Publié le par Gigi Tdah et OumSoum Soum

Le Quviviq (daridorexant), est un antagoniste double des récepteurs de l’orexine (OX1R et OX2R), représentant une innovation majeure dans la pharmacologie du sommeil et ouvrant des perspectives dans la compréhension du tdah.

Contrairement aux hypnotiques GABAergiques classiques, il agit en inhibant spécifiquement le système orexinergique, un réseau neuronal central impliqué dans le maintien de l’éveil et l’activation des systèmes monoaminergiques (dopamine, noradrénaline, sérotonine). Cette modulation permet une induction du sommeil plus physiologique, sans altération majeure de l’architecture du sommeil ni sédation résiduelle importante.

Le rôle central de l’orexine dans la régulation de l’éveil est bien documenté. Ce système projette vers de multiples régions cérébrales impliquées dans la vigilance, la motivation et le contrôle exécutif. En condition physiologique, l’activité orexinergique augmente durant la journée et diminue la nuit.
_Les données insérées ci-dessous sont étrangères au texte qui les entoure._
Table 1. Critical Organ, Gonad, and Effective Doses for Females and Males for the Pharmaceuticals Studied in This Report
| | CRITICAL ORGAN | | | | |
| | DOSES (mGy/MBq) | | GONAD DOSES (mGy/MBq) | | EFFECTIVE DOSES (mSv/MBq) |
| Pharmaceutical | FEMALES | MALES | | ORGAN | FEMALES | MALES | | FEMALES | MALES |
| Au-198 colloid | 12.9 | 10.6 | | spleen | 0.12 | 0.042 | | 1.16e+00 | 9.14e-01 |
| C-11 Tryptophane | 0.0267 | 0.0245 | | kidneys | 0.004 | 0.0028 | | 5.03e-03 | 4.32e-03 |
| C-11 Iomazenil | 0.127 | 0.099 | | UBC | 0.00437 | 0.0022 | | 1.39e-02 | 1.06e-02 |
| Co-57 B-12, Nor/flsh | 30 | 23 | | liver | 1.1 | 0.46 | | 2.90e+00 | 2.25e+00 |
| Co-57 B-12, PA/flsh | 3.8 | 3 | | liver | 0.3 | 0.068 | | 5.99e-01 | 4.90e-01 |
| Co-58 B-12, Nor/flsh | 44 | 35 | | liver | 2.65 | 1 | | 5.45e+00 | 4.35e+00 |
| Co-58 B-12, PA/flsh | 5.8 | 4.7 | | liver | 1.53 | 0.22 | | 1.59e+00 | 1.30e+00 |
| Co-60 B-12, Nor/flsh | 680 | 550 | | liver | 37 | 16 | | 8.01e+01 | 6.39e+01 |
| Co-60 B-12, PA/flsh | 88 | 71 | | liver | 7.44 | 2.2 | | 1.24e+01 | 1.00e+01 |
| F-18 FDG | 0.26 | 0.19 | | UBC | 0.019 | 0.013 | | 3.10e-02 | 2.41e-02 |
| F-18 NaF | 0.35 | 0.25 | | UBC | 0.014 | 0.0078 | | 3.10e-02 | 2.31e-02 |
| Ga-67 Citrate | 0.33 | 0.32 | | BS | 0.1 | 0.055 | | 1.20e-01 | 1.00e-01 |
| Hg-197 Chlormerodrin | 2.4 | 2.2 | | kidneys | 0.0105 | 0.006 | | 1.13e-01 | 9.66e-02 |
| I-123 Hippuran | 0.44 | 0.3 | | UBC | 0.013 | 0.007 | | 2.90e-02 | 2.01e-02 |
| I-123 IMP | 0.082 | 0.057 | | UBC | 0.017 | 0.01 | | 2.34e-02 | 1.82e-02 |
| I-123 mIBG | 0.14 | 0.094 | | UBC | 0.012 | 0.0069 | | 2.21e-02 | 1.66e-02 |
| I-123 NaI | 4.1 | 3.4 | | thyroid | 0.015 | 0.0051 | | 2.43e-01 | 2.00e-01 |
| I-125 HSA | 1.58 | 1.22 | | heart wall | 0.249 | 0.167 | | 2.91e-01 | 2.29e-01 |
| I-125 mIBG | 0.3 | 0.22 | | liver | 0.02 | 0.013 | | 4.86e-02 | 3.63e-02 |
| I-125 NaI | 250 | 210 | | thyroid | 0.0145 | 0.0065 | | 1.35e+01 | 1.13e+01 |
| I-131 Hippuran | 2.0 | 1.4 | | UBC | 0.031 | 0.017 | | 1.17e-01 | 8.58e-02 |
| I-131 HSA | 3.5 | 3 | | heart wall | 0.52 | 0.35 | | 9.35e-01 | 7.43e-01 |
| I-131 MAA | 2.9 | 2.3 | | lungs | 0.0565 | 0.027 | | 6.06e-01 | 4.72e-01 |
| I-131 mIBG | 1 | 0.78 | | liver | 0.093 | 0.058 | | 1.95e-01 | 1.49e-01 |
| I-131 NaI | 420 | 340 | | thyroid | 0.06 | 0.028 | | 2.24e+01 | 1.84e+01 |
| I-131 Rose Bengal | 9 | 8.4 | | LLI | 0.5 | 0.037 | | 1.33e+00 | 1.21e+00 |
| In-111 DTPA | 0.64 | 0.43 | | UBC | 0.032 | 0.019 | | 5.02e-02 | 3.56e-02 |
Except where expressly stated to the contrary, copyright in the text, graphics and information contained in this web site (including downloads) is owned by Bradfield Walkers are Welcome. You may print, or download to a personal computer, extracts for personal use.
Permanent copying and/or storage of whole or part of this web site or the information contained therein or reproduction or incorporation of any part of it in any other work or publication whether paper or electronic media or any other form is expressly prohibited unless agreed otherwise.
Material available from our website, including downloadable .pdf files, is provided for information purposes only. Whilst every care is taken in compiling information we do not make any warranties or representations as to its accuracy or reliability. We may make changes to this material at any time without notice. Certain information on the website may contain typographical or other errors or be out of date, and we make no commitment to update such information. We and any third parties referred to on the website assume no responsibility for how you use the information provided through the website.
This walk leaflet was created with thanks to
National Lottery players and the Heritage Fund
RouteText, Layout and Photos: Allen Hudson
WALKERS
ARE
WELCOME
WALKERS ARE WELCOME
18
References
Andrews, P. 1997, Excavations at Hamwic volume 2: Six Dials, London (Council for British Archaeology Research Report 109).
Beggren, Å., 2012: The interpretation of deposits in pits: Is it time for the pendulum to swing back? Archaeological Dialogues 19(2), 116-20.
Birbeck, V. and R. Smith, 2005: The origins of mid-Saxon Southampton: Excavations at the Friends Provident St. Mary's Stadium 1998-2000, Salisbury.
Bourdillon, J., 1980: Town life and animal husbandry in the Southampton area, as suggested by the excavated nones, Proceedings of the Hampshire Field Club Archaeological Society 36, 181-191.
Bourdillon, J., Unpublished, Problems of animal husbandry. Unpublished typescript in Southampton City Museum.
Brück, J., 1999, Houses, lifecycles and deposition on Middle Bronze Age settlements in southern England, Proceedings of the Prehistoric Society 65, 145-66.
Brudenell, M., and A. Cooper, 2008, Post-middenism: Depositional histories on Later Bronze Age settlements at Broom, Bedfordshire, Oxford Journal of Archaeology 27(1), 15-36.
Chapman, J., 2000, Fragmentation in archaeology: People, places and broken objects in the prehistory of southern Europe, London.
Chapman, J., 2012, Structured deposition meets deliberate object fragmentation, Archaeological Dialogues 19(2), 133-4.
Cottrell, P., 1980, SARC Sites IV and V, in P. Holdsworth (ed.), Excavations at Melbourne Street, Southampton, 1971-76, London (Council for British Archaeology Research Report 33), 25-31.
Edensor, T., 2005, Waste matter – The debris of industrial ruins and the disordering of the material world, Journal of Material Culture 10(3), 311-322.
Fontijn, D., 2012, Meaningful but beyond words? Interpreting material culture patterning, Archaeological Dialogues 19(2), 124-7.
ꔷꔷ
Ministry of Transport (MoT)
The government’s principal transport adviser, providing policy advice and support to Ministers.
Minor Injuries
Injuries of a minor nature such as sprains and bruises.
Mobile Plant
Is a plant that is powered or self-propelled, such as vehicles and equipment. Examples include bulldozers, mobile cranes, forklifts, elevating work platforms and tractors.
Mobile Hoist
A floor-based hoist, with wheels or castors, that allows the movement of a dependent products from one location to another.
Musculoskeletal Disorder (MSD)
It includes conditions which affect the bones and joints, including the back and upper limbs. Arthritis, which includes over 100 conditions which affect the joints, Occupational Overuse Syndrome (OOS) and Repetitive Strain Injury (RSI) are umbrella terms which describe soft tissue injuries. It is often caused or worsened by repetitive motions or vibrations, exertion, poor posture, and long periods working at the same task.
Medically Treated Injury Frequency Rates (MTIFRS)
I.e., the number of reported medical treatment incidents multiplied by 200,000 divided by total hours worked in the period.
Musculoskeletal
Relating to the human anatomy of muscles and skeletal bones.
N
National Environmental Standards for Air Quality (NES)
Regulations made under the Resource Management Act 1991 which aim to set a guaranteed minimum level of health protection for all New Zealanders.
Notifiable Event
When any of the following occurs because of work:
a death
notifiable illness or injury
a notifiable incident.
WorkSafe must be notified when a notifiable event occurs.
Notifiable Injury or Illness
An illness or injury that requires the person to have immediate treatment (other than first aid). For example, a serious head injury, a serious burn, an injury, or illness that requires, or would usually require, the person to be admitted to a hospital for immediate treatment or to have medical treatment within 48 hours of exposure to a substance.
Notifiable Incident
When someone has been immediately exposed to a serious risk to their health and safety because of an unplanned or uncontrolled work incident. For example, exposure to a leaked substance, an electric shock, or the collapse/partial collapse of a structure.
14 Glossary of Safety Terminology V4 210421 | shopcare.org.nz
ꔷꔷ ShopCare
Une hyperactivité de ce système est associée à un état d’hyper-éveil chronique, caractéristique des troubles de l’insomnie.

Les essais cliniques de phase 3 ont montré que le daridorexant améliore significativement la latence d’endormissement et le maintien du sommeil, avec un profil de tolérance favorable et peu d’effets résiduels diurnes.

Dans le contexte du tdah, un nombre croissant de travaux suggère que le trouble ne se limite pas à un déficit attentionnel isolé, mais correspond à une dysrégulation globale des états d’éveil et des réseaux neuronaux. Des études en neuroimagerie et en électrophysiologie montrent des altérations des réseaux oscillatoires et de la régulation attentionnelle, avec une variabilité accrue de l’activation cérébrale et une instabilité des états cognitifs.

Cette instabilité pourrait être liée à une mauvaise régulation des systèmes d’éveil, dans lesquels l’orexine joue un rôle pivot. C’est dans ce cadre que le daridorexant suscite un intérêt croissant. Bien qu’il ne soit pas un traitement du tdah à proprement parler, plusieurs études en cours explorent ses effets sur les fonctions cognitives et émotionnelles.

Par ailleurs, des protocoles récents investiguent l’utilisation du daridorexant dans des populations présentant des troubles neuropsychiatriques plus larges. Par exemple, l’essai Daridorexant for Alzheimer's disease prevention, explore l’effet du médicament sur la cognition, l’inflammation cérébrale et la clairance des protéines neurotoxiques.

Les auteurs suggèrent que l’amélioration du sommeil via le système orexinergique pourrait avoir des effets indirects sur les fonctions cognitives globales. Ce type d’approche renforce l’idée que le daridorexant agit sur un mécanisme transversal, impliqué dans plusieurs pathologies neuropsychiatriques.

Sur le plan mécanistique, une hypothèse intégrative peut être proposée, une hyperactivation du système orexinergique entraînerait un état d’hyper-éveil chronique, perturbant le sommeil et induisant une fatigue cognitive. Cette fatigue, combinée à une dysrégulation dopaminergique, contribuerait aux symptômes du tdah. En bloquant les récepteurs de l’orexine, le daridorexant pourrait restaurer une dynamique veille-sommeil plus stable, réduisant l’hyper-éveil nocturne et améliorant indirectement les performances attentionnelles diurnes.

Ce modèle est cohérent avec les données pharmacologiques montrant que le daridorexant agit en réduisant les signaux d’éveil plutôt qu’en induisant une sédation globale.

Mais, il est essentiel de souligner que les preuves actuelles restent indirectes. Aucune étude à ce jour ne démontre de manière formelle une efficacité du daridorexant sur les symptômes centraux du tdah. Les données disponibles concernent principalement l’insomnie et les fonctions cognitives générales.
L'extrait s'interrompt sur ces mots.